◆ **To-do item**:
Only lines with the string "APERTURE" are wanted. Pull them out of the data.

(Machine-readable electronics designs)
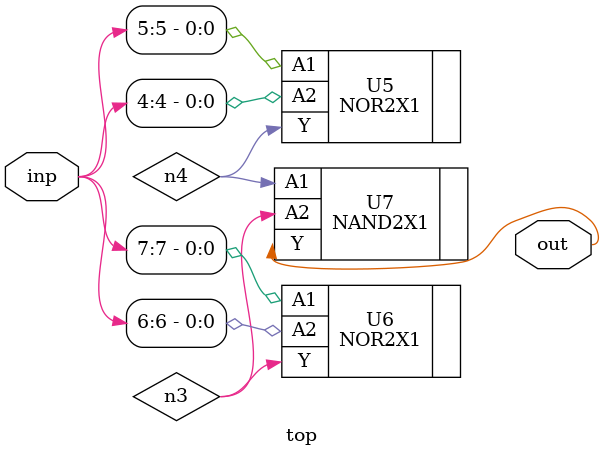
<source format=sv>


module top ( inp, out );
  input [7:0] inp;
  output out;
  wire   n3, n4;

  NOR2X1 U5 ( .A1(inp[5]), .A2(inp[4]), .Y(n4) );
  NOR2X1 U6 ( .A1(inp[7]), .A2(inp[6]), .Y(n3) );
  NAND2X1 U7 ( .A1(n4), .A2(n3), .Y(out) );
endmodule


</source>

==

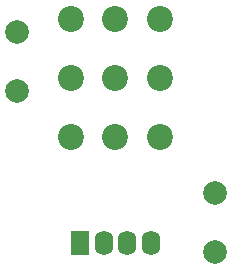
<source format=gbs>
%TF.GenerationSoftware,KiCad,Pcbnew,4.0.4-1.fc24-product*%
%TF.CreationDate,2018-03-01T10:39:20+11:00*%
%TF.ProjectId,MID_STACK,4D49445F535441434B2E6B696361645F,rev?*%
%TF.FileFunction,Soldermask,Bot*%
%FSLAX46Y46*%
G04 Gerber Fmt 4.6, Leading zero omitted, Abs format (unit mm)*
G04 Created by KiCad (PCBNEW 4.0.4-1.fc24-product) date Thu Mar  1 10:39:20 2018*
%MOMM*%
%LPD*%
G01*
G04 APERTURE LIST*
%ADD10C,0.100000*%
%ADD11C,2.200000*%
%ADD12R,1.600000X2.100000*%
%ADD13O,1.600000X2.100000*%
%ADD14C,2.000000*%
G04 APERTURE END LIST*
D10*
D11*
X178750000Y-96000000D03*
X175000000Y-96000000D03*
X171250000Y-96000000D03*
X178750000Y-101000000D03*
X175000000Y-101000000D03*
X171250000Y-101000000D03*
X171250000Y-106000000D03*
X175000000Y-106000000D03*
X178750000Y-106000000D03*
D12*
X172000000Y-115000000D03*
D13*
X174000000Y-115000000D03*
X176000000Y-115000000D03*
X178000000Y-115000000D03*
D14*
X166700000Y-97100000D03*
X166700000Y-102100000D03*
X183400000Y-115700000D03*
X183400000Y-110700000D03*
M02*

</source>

==

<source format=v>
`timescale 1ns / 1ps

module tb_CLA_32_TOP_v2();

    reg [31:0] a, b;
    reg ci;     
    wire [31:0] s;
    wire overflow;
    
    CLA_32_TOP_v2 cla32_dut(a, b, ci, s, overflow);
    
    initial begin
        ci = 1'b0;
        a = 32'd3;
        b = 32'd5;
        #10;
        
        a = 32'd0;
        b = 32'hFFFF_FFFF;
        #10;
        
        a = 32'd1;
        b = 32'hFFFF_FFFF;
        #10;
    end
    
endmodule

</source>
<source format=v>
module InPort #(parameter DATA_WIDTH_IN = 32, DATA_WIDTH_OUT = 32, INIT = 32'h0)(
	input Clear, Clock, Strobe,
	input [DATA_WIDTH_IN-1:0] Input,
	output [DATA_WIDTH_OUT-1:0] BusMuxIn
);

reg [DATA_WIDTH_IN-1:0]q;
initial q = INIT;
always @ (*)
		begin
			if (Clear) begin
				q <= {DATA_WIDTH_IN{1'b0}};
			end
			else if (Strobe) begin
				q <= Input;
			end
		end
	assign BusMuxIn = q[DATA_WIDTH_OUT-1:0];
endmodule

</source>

◆ **Output of the task**:
G04 APERTURE LIST*
G04 APERTURE END LIST*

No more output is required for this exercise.